L’accusation réitérée de génocide lancée contre l’État d’Israël est inséparable de la vieille accusation de déicide. À ce grief des temps religieux correspond dans les temps séculiers le crime suprême de génocide, deux crimes qui vous excluent de l’espèce humaine.
Seule l’histoire de la longue durée permet de comprendre que la menace existentielle qui pèse sur l’État d’Israël est la même depuis 1948, et que depuis cette date elle n’a qu’une seule cause, indéfiniment répétée et indéfiniment masquée, le refus arabe d’une souveraineté juive sur une partie de cette terre. Ce refus a beau être maquillé de mille façons et déguisé en combat anticolonialiste et progressiste, il reste un combat raciste au sens de l’impossibilité d’accepter les Juifs sur un plan d’égalité. Un combat « sudiste » (Nathan Weinstock) incapable d’accepter l’émancipation des anciens dominés. Un combat injuste quand celui qui a tout dispute des miettes de territoire à un peuple qui n’a rien.
L’histoire désaliène quand elle met à nu la formidable inversion qui caractérise ce conflit et qui, à ce titre, mérite notre admiration. Quand l’agresseur est grimé en agressé, quand le colonisateur est grimé en colonisé et quand le partisan de la dhimma (cf. l’article 31 de la Charte du Hamas) est maquillé en victime de l’ « apartheid israélien ». Alors qu’au terme d’une sourde purification ethnique, il ne reste aujourd’hui quasiment plus de Juifs dans le monde arabe. On retrouve cette inversion dans l’histoire de la démonologie antisémite quand ce « peuple d’élite » accusé de dominer le monde comme l’assuraient les Protocoles des Sages de Sion (1903), est anéanti quarante ans plus tard à Treblinka comme un « pauvre troupeau ». C’était donc ça les « maîtres du monde » ? Des foules sérialisées et anéanties plongées dans une déréliction sans appel.
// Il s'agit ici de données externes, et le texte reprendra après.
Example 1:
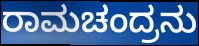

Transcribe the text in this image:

ರಾಮಚಂದ್ರನು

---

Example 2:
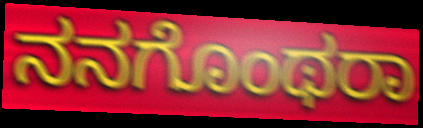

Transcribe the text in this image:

ನನಗೊಂಥರಾ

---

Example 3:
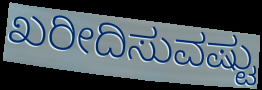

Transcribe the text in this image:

ಖರೀದಿಸುವಷ್ಟು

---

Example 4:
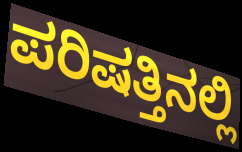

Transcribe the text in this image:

ಪರಿಷತ್ತಿನಲ್ಲಿ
C’est la même inversion à laquelle on assiste aujourd’hui entre une puissance grimée en « colonialiste génocidaire » et la réalité d’un îlot de peuplement juif menant un combat existentiel au cœur d’un Proche-Orient arabe et musulman. Un État accusé de génocide quand c’est précisément le crime qu’on rêve de lui faire subir comme le montrent les déclarations des chefs du Hamas. Et du régime iranien. Mais le réel ici n’a plus de prise, il n’a même plus aucune importance, car « l’important n’est pas ce qui est vrai, mais ce qui est cru » (Talleyrand). Le vrai a disparu pour laisser place au bien.
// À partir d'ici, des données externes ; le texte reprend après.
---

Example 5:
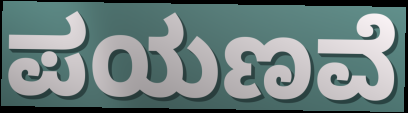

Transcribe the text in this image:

ಪಯಣವೆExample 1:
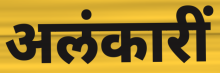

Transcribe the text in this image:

अलंकारीं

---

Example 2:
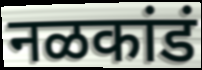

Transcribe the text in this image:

नळकांडं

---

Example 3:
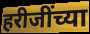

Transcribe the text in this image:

हरीजींच्या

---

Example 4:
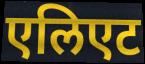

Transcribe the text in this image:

एलिएट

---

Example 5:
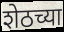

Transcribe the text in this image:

शेठच्या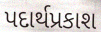
પદાર્થપ્રકાશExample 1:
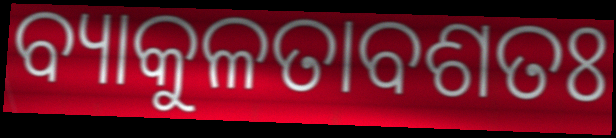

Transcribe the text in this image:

ବ୍ୟାକୁଳତାବଶତଃ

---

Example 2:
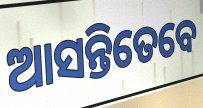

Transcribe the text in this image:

ଆସନ୍ତିତେବେ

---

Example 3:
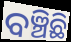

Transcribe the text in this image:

ବଞ୍ଚିଛି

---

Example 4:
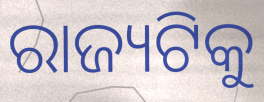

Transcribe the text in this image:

ରାଜ୍ୟଟିକୁ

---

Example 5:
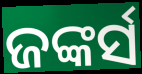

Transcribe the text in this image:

ଜଙ୍କର୍ସ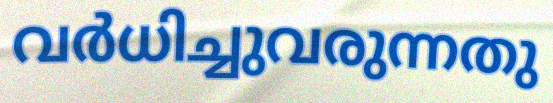
വർധിച്ചുവരുന്നതു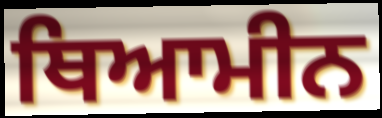
ਥਿਆਮੀਨ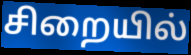
சிறையில்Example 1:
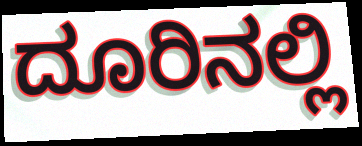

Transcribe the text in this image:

L’histoire aide à comprendre à la condition de ne pas commencer l’étude d’une situation par la fin. Ici par la désolation de Gaza en 2025. Mais de partir du milieu du dix-neuvième siècle quand le sursaut hébraïque (et national) venu de la Palestine ottomane (rejoint par le mouvement sioniste né en Europe orientale), se voit opposer un refus inentamé et quasi inentamable d’émancipation sur la terre des ancêtres. Un refus déguisé aujourd’hui en combat anticolonial.
Peut-être étudiera-t-on demain comme un cas d’école cette inversion de la réalité telle qu’on la voit à l’œuvre dans les systèmes totalitaires. En 1933, au plus fort de l’Holodomor, le quasi-génocide par la faim organisé en Ukraine par le Parti communiste de l’URSS, le premier responsable de cette catastrophe, Joseph Staline, évoquait devant le comité central de son parti « l’homme, ce capital le plus précieux ». Si l’histoire, dont Paul Valéry se méfiait au plus haut point, a quelque fonction, c’est au moins celle-là, démonter les supercheries du loup déguisé en agneau et du combat réactionnaire déguisé en lutte anticoloniale de libération.